When there’s chaos in a warehouse, the solution is to add more people. People cost money. For a fast-growing firm, it's hard to take time to optimize the process through lean, continuous improvements. These processes take time and managerial capacity. GoPuff has neither.
Finally, as a fast-growing business, GoPuff doesn’t have the time to deal with edge cases, resulting in fraud of the type discussed in the article.
These are all common cases, and I have seen them in most firms I have worked with. The term I sometimes hear is "bend, but not break.” Having the operations as the constraint is a sign that customers want the product. The opposite case, well-built operations without customers, is clearly even less desirable.
But we are in an era where attracting more customers to your product or service is probably easier than ever. I don't mean it's easy, but given the number of marketing channels, from Google to Facebook to Instagram, and the amount of VC money available, it is easy to plow cash into acquiring customers.
And given that the valuations are tied (primarily) to top-line growth, the priority is to continue to grow revenues, even if the firm is not efficient in growing these revenues or serving its customers.
And all of that continues until the music stops, and you are forced to pause your growth plans.
Gorillas: The Writing on the Wall
A few months ago, The Information reported that:
"Gorillas told investors that its contribution margin for each warehouse—a measure of profitability that includes only the wholesale cost of goods it sells, driver pay, warehouse staff pay, warehouse rent, packaging, and credit-card fees—would be 1.1% of revenue assuming the company reached 1,100 orders from each warehouse every day."
This is a very thin margin. Gorillas told investors it roughly had only 260 daily orders from each warehouse in May and hoped to surpass 450 daily orders per warehouse by December. In other words. Even at scale, it will barely be profitable. And the scale needed is not trivial.
What do you do until you scale? You spend or waste money.
The problem for both of these firms is that the race to acquire customers by spending money (given the competitive nature of these industries) and then spending more money on serving them (given how inefficient and under-scaled they are) would only make sense if this were a winner-takes-all market.
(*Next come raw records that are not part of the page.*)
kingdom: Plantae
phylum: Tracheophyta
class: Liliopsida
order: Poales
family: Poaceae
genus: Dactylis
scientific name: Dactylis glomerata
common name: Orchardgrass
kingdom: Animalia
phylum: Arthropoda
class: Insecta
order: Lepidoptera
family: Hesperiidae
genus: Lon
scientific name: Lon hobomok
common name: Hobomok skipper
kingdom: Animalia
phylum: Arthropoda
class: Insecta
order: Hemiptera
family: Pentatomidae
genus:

But it’s not. I don’t see one firm winning all customers (or even the majority) for fast delivery even within a specific geographical area.
I continue to be reluctant to consider either firm in the premature scaling stage. Both are working in a challenging sector that requires making many hard choices.
But at this stage, the signs are not very promising for Gorillas.
Returning to where I started (trying to understand the main reason for Gorillas’ decision to stop its expansion), I think operating a hyper-fast delivery service in the US is more complicated than in Europe, primarily due to wider variety and lack of density. This requires spending even more money on the back end, compared to Europe.
But, I am still a big believer in the need of this 15-minute industry to solve the problem with e-grocers: they are just not convenient enough.
However, the path is much harder than it seems. Solving the issues discussed in this article, from food waste to fraud, requires scaling and learning. Whether this is Blitz or Premature is only a question of who is winning or losing. “History is written by the Victors” (and no, Churchill was not the one who coined this phrase).
Really interesting article Gad thank you! The ironic aspect in this story for me is that speed compromised speed. The stop, start nature of this will no doubt cost time and, potential market position. Even if they can reset, revaluate and get going again.
Am wondering whether the "seam" between efficiency and scale is an area that could do with more research leading to a more repeatable approach for scale-ups...
It makes sense that if the market is "a winner-takes-all market", a startup can take a speed-first strategy. However, if the moat is relatively shallow, how much impact does this one-time dominance bring to the company?